On Apr 10, 2011, at 3:28 PM, Ted Dunning wrote:

> Actually, the Lucene philosophy is more aggressive.  The general perception
> is that interfaces should be avoided entirely.

I'd mod that a little bit, in that we generally avoid interfaces, but if they 
are small and very well defined it's OK.  Often times, it only makes sense them 
if they have one or two methods (one might even say just one method).   If you 
need more methods, then it likely makes sense to have multiple interfaces.

Moreover, params should be future proof when possible (i.e. you pass in a 
config object instead of enumerating all the different parameters, that way you 
can add new parameters w/o defining a new method).  

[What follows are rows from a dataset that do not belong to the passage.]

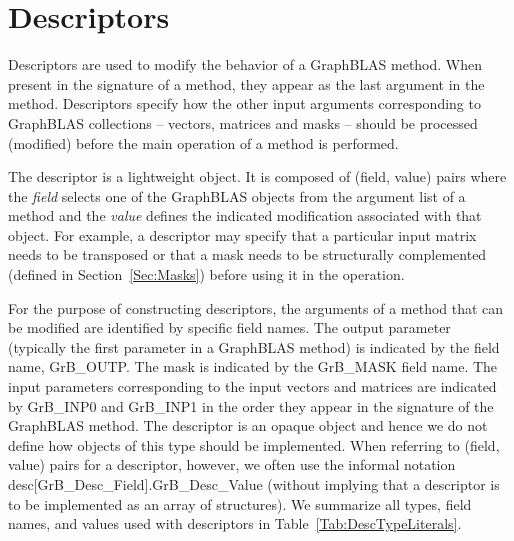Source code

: \section{Descriptors}
\label{Sec:Descriptors}

Descriptors are used to modify the behavior of a GraphBLAS method.
When present in the signature of a method, they appear as the last argument in the method.
Descriptors specify how the other input arguments
corresponding to GraphBLAS collections -- vectors, matrices and masks -- should
be processed (modified) before the main operation of a method is performed.

The descriptor is a lightweight object.  It is composed
of (field, value) pairs where the \emph{field} selects one of the GraphBLAS objects
from the argument list of a method and the \emph{value} defines the indicated modification
associated with that object.  For example, a descriptor may specify that a particular 
input matrix needs to be transposed or that a mask needs to be structurally 
complemented (defined in Section~\ref{Sec:Masks}) before using it in the operation.

For the purpose of constructing descriptors, the arguments of a method
that can be modified are identified by specific field names. The output parameter (typically
the first parameter in a GraphBLAS method) is indicated by the field name, 
{\sf GrB\_OUTP}.  The mask is indicated by the {\sf GrB\_MASK} field name. The input parameters
corresponding to the input vectors and matrices are indicated by {\sf GrB\_INP0} and
{\sf GrB\_INP1} in the order they appear in the signature of the GraphBLAS method. 
The descriptor is an opaque object and hence we do not define how objects of this type should
be implemented.   When referring to (field, value) pairs for a descriptor, however, we often use the informal
notation {\sf desc[GrB\_Desc\_Field].GrB\_Desc\_Value} (without implying that a descriptor is to be implemented as an
array of structures).    We summarize all types, field names, and values used 
with descriptors in Table~\ref{Tab:DescTypeLiterals}. 



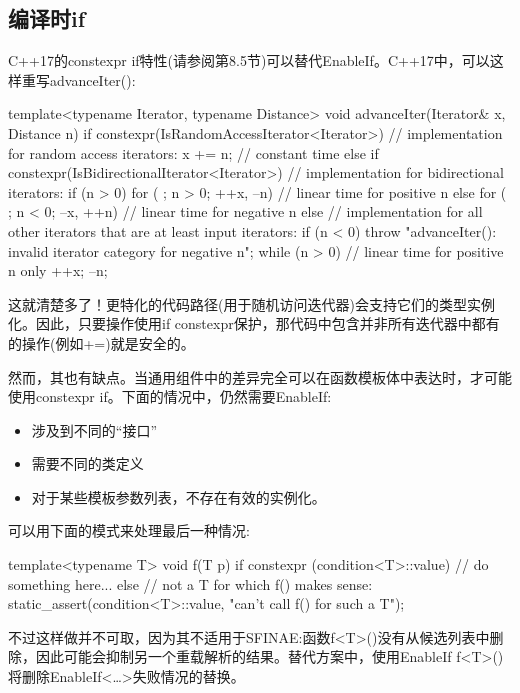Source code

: \subsection{编译时if}

C++17的constexpr if特性(请参阅第8.5节)可以替代EnableIf。C++17中，可以这样重写advanceIter():

\begin{cpp}
template<typename Iterator, typename Distance>
void advanceIter(Iterator& x, Distance n) {
	if constexpr(IsRandomAccessIterator<Iterator>) {
		// implementation for random access iterators:
		x += n; // constant time
	}
	else if constexpr(IsBidirectionalIterator<Iterator>) {
		// implementation for bidirectional iterators:
		if (n > 0) {
			for ( ; n > 0; ++x, --n) { // linear time for positive n
			}
		} else {
			for ( ; n < 0; --x, ++n) { // linear time for negative n
			}
		}
	}
	else {
		// implementation for all other iterators that are at least input iterators:
		if (n < 0) {
			throw "advanceIter(): invalid iterator category for negative n";
		}
		while (n > 0) { // linear time for positive n only
			++x;
			--n;
		}
	}
}
\end{cpp}

这就清楚多了！更特化的代码路径(用于随机访问迭代器)会支持它们的类型实例化。因此，只要操作使用if constexpr保护，那代码中包含并非所有迭代器中都有的操作(例如+=)就是安全的。

然而，其也有缺点。当通用组件中的差异完全可以在函数模板体中表达时，才可能使用constexpr if。下面的情况中，仍然需要EnableIf:

\begin{itemize}
\item
涉及到不同的“接口”

\item
需要不同的类定义

\item
对于某些模板参数列表，不存在有效的实例化。
\end{itemize}

可以用下面的模式来处理最后一种情况:

\begin{cpp}
template<typename T>
void f(T p) {
	if constexpr (condition<T>::value) {
		// do something here...
	}
	else {
		// not a T for which f() makes sense:
		static_assert(condition<T>::value, "can’t call f() for such a T");
	}
}
\end{cpp}

不过这样做并不可取，因为其不适用于SFINAE:函数f<T>()没有从候选列表中删除，因此可能会抑制另一个重载解析的结果。替代方案中，使用EnableIf f<T>()将删除EnableIf<…>失败情况的替换。

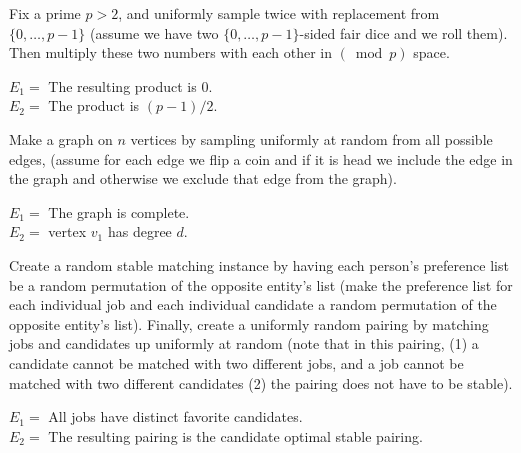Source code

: \documentclass[11pt]{article}
\begin{document}
\begin{Parts}
    \Part Fix a prime $p>2$, and uniformly sample twice with replacement from
    $\{0, \dots, p-1\}$ (assume we have two $\{0, \dots, p-1\}$-sided fair dice and we roll them). Then multiply these two numbers with each other in
    $(\bmod{p})$ space.\\
    \begin{center}
    $E_1 =$ The resulting product is $0$.\\
    $E_2 =$ The product is $(p-1)/2$.
    \end{center}

    \Part Make a graph on $n$ vertices by sampling uniformly at random from all possible edges, (assume for each edge we flip a coin and if it is head we include the edge in the graph and otherwise we exclude that edge from the graph).\\
    \begin{center}
    $E_1 =$ The graph is complete.\\
    $E_2 =$ vertex $v_1$ has degree $d$.
    \end{center}

    \Part Create a random stable matching instance by having each person's
    preference list be a random permutation of the opposite entity's list (make the preference list for each individual job and each individual candidate a random permutation of the opposite entity's list). Finally, create a uniformly random pairing by matching jobs and candidates up uniformly at random (note that in this pairing, (1) a candidate cannot be matched with two different jobs, and a job cannot be matched with two different candidates (2) the pairing does not have to be stable).\\
    \begin{center}
     $E_1 =$ All jobs have distinct favorite candidates.\\
     $E_2 =$ The resulting pairing is the candidate optimal stable pairing.
    \end{center}

\end{Parts}
\end{document}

Thus, for things like Comparable they make sense since there is only one 
method, for bigger things, Abstract classes are just easier to deal with most 
of the time.

> 
> The problem is that you cannot know how many people are implementing the raw
> interface itself.  Better to have the abstract class serve in the place of
> the interface so that you know that you aren't messing people up.  Even if
> there is no default behavior for a method, you can at least throw an
> UnsupportedOperationException.  If you add a method to the interface,
> however, your users can't use the new jar at all without recompiling.  The
> need for stability then pushes all such changes to major version boundaries
> which is massively painful for innovators and can totally stifle new
> development.
> 
> We aren't to the point where we face those problems, but I would rather
> avoid interfaces where plausible because of that experience.

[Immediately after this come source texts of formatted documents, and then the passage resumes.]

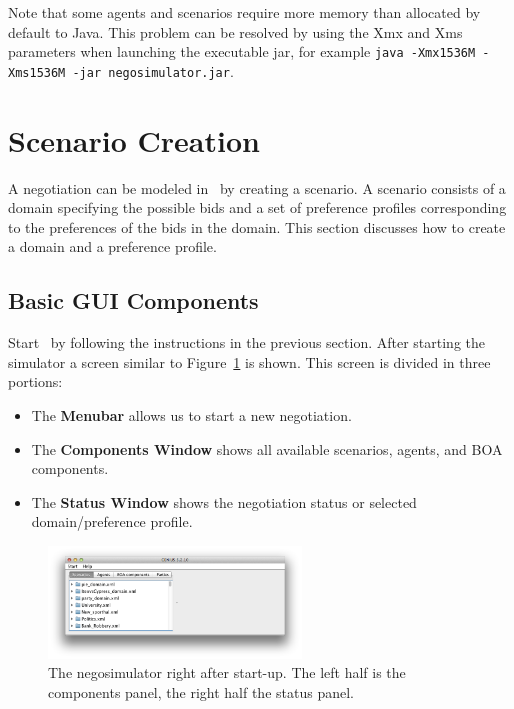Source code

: \documentclass[]{article}
\begin{document}
Note that some agents and scenarios require more memory than allocated by default to Java. This problem can be resolved by using the Xmx and Xms parameters when launching the executable jar, for example \texttt{java -Xmx1536M -Xms1536M -jar negosimulator.jar}.


\section{Scenario Creation}
A negotiation can be modeled in \Genius~by creating a scenario. A scenario consists of a domain specifying the possible bids and a set of preference profiles corresponding to the preferences of the bids in the domain. This section discusses how to create a domain and a preference profile.

\subsection{Basic GUI Components}
Start \Genius~by following the instructions in the previous section. After starting the simulator a screen similar to Figure~\ref{Fig:negosimulator start} is shown. This screen is divided in three portions:

\begin{itemize}
	\item The \textbf{Menubar} allows us to start a new negotiation.
	\item The \textbf{Components Window} shows all available scenarios, agents, and BOA components.
	\item The \textbf{Status Window} shows the negotiation status or selected domain/preference profile.
\end{itemize}

\begin{figure}[htb]
	\centering
	\includegraphics[width=0.6\textwidth]{media/start.png}
\caption{The negosimulator right after start-up. The left half is the components panel, the right half the status panel.}\label{Fig:negosimulator start}
\end{figure}
\end{document}
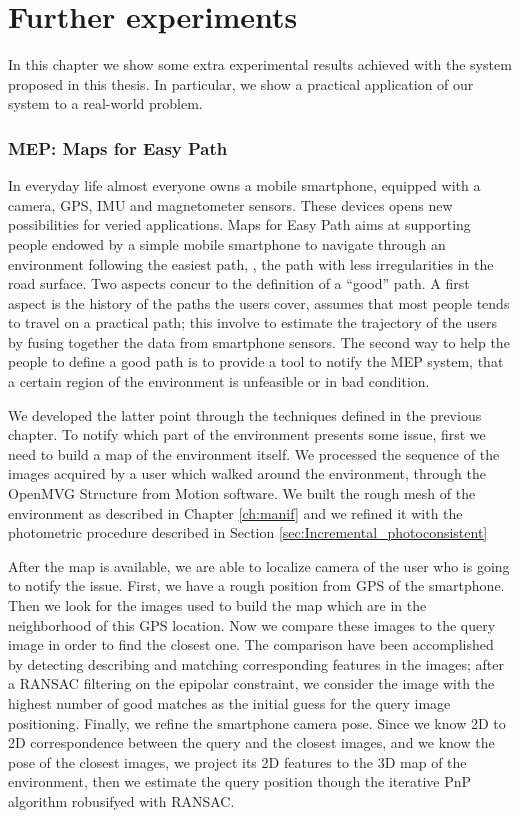 \chapter{Further experiments}
In this chapter we show some extra experimental results achieved with the system proposed in this thesis.
In particular, we show a practical application of our system to a real-world problem. 
\subsection{MEP: Maps for Easy Path}
In everyday life almost everyone owns a mobile smartphone, equipped with a camera, GPS, IMU and magnetometer sensors. 
These devices opens new possibilities for veried applications.
Maps for Easy Path aims at supporting people endowed by a simple mobile smartphone to navigate through an environment following the easiest path, \ie, the path with less irregularities in the road surface. 
Two aspects concur to the definition of a ``good'' path.
A first aspect is the history of the paths the users cover, assumes that most people tends to travel on a practical path; this involve to estimate the trajectory of the users by fusing together the data from smartphone sensors. 
The second way to help the people to define a good path is to provide a tool to notify the MEP system, that a certain  region of the environment is unfeasible or in bad condition.

We developed the latter point through the techniques defined in the previous chapter.
To notify which part of the environment presents some issue, first we need to build a map of the environment itself. 
We processed the sequence of the images acquired by a user which walked around the environment, through the OpenMVG Structure from Motion software. 
We built the rough mesh of the environment as described in Chapter \ref{ch:manif} and we refined it with the photometric procedure described in Section \ref{sec:Incremental_photoconsistent}

After the map is available, we are able to localize  camera  of the user who is going to notify the issue.
First, we have a rough position from GPS of the smartphone. 
Then we look for the images used to build the map which are in the neighborhood of this GPS location.
Now we compare these images to the query image in order to find the closest one. 
The comparison have been accomplished by detecting describing  and matching corresponding features in the images; after a RANSAC filtering on the epipolar constraint, we consider the image with the highest number of good matches as the initial guess for the query image positioning.
Finally, we refine the smartphone camera pose. 
Since we know 2D to 2D correspondence between the query and the closest images, and we know the pose of the closest images, we project its 2D features to the 3D map of the environment, then we estimate the query position though the iterative PnP algorithm \cite{hartley2003multiple} robusifyed with RANSAC.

+1.  It's just too hard to predict the future and it's really painful to break 
interfaces for most people.

> 
> On Sun, Apr 10, 2011 at 12:09 PM, Sean Owen <[email protected]> wrote:
> 
>> This pattern only partly gets at the issue Lance mentions, which I've
>> heard echoed from Lucene via Grant. If you add a new interface method
>> and default implementation in the abstract class, fine -- nobody
>> breaks. However if you add a new method for which there is no
>> meaningful default, you have the same breakage problem. A no-op method
>> may just hide the problem.
>> 
>> However, the pattern does indeed do a lot to avoid this issue and I
>> think we use it well and could do more.